**Task item:** Wherever a line holds the word "subtract", copy that line from the data.

Dataset excerpts
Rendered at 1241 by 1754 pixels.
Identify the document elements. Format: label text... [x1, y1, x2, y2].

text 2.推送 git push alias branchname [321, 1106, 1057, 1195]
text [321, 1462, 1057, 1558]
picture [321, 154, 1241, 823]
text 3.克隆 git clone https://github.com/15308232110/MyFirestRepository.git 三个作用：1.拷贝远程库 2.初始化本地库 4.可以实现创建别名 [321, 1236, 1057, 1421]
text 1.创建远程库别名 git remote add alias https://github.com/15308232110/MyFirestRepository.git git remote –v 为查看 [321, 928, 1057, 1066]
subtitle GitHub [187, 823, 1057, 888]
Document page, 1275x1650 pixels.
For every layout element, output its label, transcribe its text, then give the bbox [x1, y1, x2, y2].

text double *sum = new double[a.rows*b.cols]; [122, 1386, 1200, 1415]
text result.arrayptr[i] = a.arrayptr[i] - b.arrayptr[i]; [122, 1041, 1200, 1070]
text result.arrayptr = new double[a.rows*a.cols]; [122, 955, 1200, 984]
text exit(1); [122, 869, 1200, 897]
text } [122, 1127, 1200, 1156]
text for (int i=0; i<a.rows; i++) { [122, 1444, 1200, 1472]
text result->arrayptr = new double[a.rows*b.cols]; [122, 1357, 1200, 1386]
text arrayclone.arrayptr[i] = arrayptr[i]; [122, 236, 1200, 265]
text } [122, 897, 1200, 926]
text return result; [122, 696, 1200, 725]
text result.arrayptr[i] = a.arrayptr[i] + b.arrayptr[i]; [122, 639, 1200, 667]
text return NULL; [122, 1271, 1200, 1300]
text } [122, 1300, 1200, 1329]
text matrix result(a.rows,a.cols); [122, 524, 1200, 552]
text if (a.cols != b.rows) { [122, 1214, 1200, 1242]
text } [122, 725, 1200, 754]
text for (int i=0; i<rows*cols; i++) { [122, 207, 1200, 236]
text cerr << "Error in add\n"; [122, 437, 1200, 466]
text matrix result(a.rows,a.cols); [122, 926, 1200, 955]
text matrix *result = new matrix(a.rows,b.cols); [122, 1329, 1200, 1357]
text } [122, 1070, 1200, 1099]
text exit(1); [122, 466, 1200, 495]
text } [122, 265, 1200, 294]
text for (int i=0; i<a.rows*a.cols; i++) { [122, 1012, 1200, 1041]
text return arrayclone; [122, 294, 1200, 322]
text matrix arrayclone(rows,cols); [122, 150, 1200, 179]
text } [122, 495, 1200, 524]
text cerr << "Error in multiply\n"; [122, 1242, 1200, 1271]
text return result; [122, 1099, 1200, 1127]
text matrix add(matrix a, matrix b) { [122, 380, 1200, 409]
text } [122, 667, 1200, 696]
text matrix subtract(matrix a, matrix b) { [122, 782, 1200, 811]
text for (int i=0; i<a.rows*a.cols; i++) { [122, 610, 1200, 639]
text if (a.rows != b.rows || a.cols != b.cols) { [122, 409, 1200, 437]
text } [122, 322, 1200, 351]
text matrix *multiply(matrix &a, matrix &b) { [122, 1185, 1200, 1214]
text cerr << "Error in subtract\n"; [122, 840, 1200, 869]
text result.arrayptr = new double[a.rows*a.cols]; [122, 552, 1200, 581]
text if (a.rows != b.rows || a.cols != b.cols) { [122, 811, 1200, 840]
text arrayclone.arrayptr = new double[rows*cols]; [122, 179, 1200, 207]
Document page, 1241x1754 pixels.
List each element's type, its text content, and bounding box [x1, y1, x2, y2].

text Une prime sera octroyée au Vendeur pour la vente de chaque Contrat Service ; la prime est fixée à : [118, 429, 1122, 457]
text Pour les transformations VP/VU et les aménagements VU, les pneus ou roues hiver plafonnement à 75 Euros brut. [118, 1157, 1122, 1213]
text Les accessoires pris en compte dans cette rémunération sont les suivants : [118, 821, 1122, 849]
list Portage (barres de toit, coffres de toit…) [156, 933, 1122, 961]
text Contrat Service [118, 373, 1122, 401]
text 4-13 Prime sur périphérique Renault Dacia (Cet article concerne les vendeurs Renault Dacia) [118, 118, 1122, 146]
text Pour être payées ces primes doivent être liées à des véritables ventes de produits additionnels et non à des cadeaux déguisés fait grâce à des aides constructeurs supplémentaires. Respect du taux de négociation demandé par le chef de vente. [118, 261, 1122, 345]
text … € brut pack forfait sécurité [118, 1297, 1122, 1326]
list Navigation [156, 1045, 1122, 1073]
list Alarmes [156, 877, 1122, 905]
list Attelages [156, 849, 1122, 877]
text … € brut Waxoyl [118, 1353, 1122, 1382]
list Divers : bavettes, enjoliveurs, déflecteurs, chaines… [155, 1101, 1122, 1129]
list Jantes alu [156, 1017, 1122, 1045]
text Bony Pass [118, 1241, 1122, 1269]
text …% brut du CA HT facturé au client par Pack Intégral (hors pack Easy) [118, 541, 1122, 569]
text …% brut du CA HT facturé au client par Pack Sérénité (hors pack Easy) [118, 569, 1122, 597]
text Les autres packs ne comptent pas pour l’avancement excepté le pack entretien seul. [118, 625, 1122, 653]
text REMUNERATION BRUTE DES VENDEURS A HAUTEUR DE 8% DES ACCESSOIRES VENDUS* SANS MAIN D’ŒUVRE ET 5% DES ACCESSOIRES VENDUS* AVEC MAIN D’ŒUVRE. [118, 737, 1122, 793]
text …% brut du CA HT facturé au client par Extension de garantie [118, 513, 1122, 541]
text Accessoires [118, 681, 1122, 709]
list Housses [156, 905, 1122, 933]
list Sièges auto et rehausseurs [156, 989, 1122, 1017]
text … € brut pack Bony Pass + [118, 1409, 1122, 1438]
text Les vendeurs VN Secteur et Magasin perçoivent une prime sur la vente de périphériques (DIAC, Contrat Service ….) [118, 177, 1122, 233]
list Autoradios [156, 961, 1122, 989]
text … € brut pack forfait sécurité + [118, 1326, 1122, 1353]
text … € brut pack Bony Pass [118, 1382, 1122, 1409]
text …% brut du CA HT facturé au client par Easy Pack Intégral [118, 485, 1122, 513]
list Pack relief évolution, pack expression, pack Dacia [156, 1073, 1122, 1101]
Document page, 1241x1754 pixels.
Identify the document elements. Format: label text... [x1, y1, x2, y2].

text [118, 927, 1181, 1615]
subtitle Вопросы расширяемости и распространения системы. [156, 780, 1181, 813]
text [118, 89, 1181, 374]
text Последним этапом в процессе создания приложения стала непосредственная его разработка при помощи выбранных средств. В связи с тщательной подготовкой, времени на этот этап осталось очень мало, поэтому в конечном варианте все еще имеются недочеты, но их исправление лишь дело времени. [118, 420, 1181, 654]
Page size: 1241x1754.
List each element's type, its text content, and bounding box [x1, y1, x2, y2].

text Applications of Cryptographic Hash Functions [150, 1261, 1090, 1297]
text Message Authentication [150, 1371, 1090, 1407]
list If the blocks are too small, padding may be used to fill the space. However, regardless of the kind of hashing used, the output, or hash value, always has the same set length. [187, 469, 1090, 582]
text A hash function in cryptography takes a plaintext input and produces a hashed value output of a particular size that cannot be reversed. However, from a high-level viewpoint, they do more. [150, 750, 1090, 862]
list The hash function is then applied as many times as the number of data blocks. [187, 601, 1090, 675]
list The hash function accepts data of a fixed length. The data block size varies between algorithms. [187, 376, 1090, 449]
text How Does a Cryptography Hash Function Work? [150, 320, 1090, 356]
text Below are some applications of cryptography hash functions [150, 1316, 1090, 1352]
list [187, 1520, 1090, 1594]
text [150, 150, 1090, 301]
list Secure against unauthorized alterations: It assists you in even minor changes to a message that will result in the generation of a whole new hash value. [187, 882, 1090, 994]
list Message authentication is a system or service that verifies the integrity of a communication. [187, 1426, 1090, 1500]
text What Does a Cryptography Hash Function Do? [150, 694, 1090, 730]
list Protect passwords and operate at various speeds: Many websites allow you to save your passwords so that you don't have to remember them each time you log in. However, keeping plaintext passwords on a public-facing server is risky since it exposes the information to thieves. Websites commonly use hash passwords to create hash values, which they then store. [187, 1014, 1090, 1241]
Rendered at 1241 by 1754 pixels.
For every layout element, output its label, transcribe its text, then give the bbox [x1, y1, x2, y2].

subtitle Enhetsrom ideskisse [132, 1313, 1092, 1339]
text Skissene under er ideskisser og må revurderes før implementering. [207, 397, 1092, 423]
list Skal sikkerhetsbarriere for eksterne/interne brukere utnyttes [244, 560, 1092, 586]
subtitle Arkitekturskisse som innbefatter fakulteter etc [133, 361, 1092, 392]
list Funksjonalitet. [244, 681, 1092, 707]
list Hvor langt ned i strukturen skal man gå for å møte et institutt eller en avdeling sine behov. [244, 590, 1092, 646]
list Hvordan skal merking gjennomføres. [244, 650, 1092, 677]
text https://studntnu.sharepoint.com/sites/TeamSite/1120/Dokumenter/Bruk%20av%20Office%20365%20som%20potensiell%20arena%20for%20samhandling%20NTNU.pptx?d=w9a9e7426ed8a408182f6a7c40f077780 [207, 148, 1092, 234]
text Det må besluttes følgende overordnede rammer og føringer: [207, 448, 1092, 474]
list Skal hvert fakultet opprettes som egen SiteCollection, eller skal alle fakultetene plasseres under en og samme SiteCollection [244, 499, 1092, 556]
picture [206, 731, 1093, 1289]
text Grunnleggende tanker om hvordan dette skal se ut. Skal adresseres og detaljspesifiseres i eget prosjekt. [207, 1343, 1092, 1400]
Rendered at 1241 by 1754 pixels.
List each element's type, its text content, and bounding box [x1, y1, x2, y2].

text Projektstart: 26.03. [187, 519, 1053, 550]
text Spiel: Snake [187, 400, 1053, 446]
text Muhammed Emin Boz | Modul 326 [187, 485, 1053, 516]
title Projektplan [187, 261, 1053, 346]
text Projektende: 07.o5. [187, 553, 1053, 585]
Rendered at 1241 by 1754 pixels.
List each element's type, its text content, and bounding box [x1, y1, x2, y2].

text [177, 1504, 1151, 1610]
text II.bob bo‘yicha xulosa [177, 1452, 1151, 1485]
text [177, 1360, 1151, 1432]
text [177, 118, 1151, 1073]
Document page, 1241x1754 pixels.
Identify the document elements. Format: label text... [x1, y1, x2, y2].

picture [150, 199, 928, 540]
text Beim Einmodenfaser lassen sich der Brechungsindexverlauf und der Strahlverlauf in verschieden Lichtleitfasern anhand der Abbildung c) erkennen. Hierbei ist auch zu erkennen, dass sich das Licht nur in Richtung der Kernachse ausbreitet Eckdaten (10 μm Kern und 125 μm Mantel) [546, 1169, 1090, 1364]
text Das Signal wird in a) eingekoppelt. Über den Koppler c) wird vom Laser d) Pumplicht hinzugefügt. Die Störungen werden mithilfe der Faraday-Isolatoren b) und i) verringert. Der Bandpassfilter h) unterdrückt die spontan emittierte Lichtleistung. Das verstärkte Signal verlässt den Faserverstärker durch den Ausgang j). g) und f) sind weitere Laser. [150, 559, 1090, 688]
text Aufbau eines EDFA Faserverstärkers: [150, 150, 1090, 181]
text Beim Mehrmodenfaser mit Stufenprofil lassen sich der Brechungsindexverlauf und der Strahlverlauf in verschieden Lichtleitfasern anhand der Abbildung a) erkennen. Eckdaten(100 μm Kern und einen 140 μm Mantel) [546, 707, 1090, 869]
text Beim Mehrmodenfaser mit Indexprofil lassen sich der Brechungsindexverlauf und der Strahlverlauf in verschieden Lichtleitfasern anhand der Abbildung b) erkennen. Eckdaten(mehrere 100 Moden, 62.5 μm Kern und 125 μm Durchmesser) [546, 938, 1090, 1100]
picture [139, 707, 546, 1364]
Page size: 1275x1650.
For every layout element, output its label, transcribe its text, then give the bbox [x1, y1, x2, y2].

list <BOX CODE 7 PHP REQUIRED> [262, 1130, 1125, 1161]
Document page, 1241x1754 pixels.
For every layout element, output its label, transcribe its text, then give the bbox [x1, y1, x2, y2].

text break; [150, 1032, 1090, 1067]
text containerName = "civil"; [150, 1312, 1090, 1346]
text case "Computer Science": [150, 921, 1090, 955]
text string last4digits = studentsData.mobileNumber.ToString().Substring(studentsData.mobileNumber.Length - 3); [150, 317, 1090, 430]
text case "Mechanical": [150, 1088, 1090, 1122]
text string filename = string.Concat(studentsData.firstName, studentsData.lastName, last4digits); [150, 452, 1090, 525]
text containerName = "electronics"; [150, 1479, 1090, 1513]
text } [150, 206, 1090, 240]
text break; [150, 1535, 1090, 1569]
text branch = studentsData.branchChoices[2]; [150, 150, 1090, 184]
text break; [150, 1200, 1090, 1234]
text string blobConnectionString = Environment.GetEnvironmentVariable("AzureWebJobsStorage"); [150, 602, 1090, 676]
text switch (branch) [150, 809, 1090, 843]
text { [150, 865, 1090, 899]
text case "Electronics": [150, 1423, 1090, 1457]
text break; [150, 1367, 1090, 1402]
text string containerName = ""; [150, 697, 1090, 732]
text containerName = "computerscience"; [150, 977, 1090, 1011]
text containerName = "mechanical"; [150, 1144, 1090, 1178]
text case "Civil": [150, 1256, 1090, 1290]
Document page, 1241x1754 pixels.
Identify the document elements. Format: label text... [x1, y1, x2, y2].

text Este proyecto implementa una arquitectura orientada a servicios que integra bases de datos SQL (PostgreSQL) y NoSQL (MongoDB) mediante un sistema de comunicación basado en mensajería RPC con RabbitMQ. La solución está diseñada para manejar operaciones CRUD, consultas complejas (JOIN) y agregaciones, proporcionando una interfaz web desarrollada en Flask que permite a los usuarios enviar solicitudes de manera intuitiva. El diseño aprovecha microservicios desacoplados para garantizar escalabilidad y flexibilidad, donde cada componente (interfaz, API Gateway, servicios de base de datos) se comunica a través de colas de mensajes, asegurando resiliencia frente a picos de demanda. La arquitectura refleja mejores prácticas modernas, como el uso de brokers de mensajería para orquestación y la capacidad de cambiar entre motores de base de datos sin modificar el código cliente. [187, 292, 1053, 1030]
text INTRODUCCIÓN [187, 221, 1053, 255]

**Response box:**
text matrix subtract(matrix a, matrix b) { [122, 782, 1200, 811]
text cerr << "Error in subtract\n"; [122, 840, 1200, 869]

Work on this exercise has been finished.